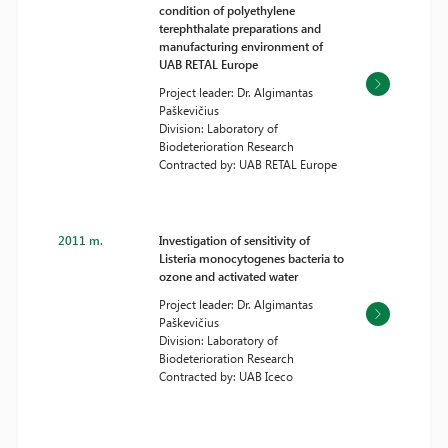
condition of polyethylene
terephthalate preparations and
manufacturing environment of
UAB RETAL Europe
Project leader: Dr. Algimantas
Paškevičius
Division: Laboratory of
Biodeterioration Research
Contracted by: UAB RETAL Europe
2011 m.
Investigation of sensitivity of
Listeria monocytogenes bacteria to
ozone and activated water
Project leader: Dr. Algimantas
Paškevičius
Division: Laboratory of
Biodeterioration Research
Contracted by: UAB Iceco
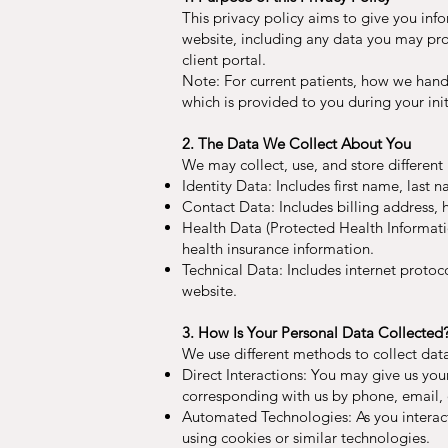
This privacy policy aims to give you in
website, including any data you may pro
client portal.
Note: For current patients, how we handl
which is provided to you during your init
2. The Data We Collect About You
We may collect, use, and store differen
Identity Data: Includes first name, last na
Contact Data: Includes billing address
Health Data (Protected Health Informatio
health insurance information.
Technical Data: Includes internet protoc
website.
3. How Is Your Personal Data Collected
We use different methods to collect dat
Direct Interactions: You may give us your
corresponding with us by phone, email, 
Automated Technologies: As you interac
using cookies or similar technologies.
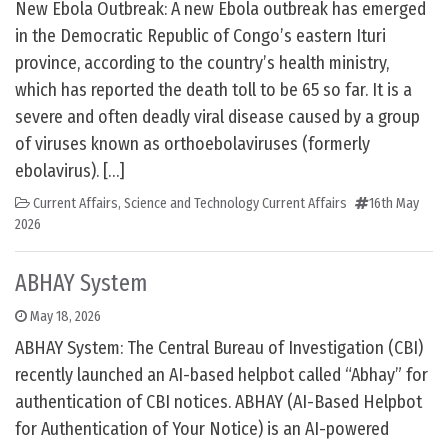
New Ebola Outbreak: A new Ebola outbreak has emerged
in the Democratic Republic of Congo’s eastern Ituri
province, according to the country’s health ministry,
which has reported the death toll to be 65 so far. It is a
severe and often deadly viral disease caused by a group
of viruses known as orthoebolaviruses (formerly
ebolavirus). […]
Current Affairs
,
Science and Technology Current Affairs
16th May
2026
ABHAY System
May 18, 2026
ABHAY System: The Central Bureau of Investigation (CBI)
recently launched an AI-based helpbot called “Abhay” for
authentication of CBI notices. ABHAY (AI-Based Helpbot
for Authentication of Your Notice) is an AI-powered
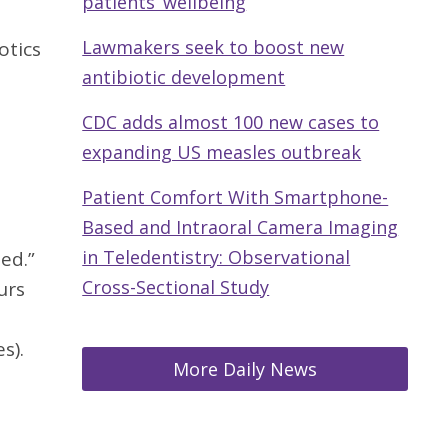
patients’ wellbeing
Lawmakers seek to boost new
otics
antibiotic development
CDC adds almost 100 new cases to
expanding US measles outbreak
Patient Comfort With Smartphone-
Based and Intraoral Camera Imaging
in Teledentistry: Observational
ted.”
Cross-Sectional Study
urs
s).
More Daily News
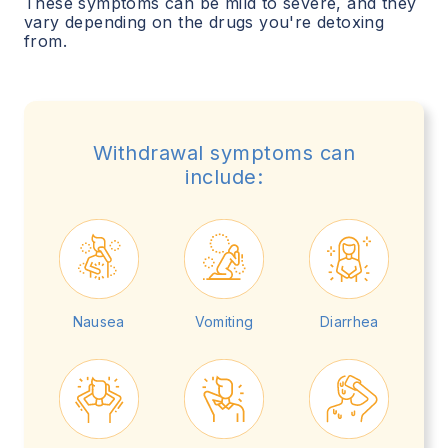
These symptoms can be mild to severe, and they
vary depending on the drugs you're detoxing
from.
Withdrawal symptoms can
include:
Nausea
Vomiting
Diarrhea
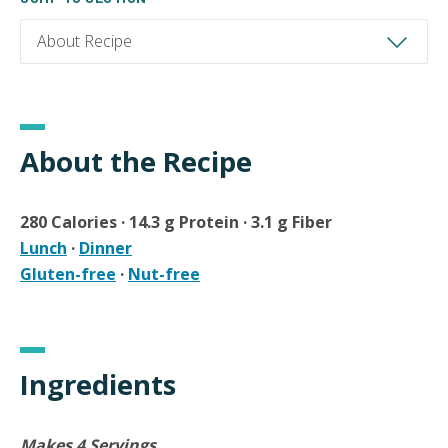
About the Recipe
280 Calories · 14.3 g Protein · 3.1 g Fiber
Lunch
·
Dinner
Gluten-free
·
Nut-free
Ingredients
Makes 4 Servings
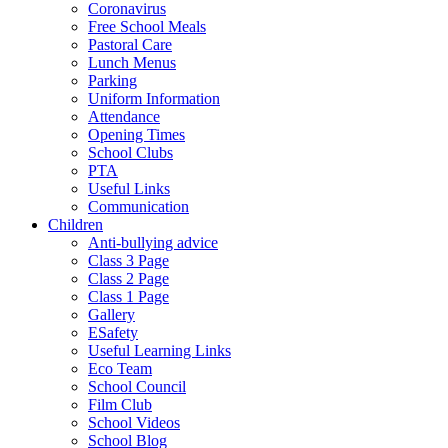
Coronavirus
Free School Meals
Pastoral Care
Lunch Menus
Parking
Uniform Information
Attendance
Opening Times
School Clubs
PTA
Useful Links
Communication
Children
Anti-bullying advice
Class 3 Page
Class 2 Page
Class 1 Page
Gallery
ESafety
Useful Learning Links
Eco Team
School Council
Film Club
School Videos
School Blog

GOAL OF THE EXERCISE:
Once more, give the listing above exactly, leaving each picture out.

SOLUTION TO THE PROBLEM:
condition of polyethylene
terephthalate preparations and
manufacturing environment of
UAB RETAL Europe
Project leader: Dr. Algimantas
Paškevičius
Division: Laboratory of
Biodeterioration Research
Contracted by: UAB RETAL Europe
2011 m.
Investigation of sensitivity of
Listeria monocytogenes bacteria to
ozone and activated water
Project leader: Dr. Algimantas
Paškevičius
Division: Laboratory of
Biodeterioration Research
Contracted by: UAB Iceco
This privacy policy aims to give you in
website, including any data you may pro
client portal.
Note: For current patients, how we handl
which is provided to you during your init
2. The Data We Collect About You
We may collect, use, and store differen
Identity Data: Includes first name, last na
Contact Data: Includes billing address
Health Data (Protected Health Informatio
health insurance information.
Technical Data: Includes internet protoc
website.
3. How Is Your Personal Data Collected
We use different methods to collect dat
Direct Interactions: You may give us your
corresponding with us by phone, email, 
Automated Technologies: As you interac
using cookies or similar technologies.
New Ebola Outbreak: A new Ebola outbreak has emerged
in the Democratic Republic of Congo’s eastern Ituri
province, according to the country’s health ministry,
which has reported the death toll to be 65 so far. It is a
severe and often deadly viral disease caused by a group
of viruses known as orthoebolaviruses (formerly
ebolavirus). […]
Current Affairs
,
Science and Technology Current Affairs
16th May
2026
ABHAY System
May 18, 2026
ABHAY System: The Central Bureau of Investigation (CBI)
recently launched an AI-based helpbot called “Abhay” for
authentication of CBI notices. ABHAY (AI-Based Helpbot
for Authentication of Your Notice) is an AI-powered
patients’ wellbeing
Lawmakers seek to boost new
otics
antibiotic development
CDC adds almost 100 new cases to
expanding US measles outbreak
Patient Comfort With Smartphone-
Based and Intraoral Camera Imaging
in Teledentistry: Observational
ted.”
Cross-Sectional Study
urs
s).
More Daily News
These symptoms can be mild to severe, and they
vary depending on the drugs you're detoxing
from.
Withdrawal symptoms can
include:
Nausea
Vomiting
Diarrhea
About the Recipe
280 Calories · 14.3 g Protein · 3.1 g Fiber
Lunch
·
Dinner
Gluten-free
·
Nut-free
Ingredients
Makes 4 Servings
Coronavirus
Free School Meals
Pastoral Care
Lunch Menus
Parking
Uniform Information
Attendance
Opening Times
School Clubs
PTA
Useful Links
Communication
Children
Anti-bullying advice
Class 3 Page
Class 2 Page
Class 1 Page
Gallery
ESafety
Useful Learning Links
Eco Team
School Council
Film Club
School Videos
School Blog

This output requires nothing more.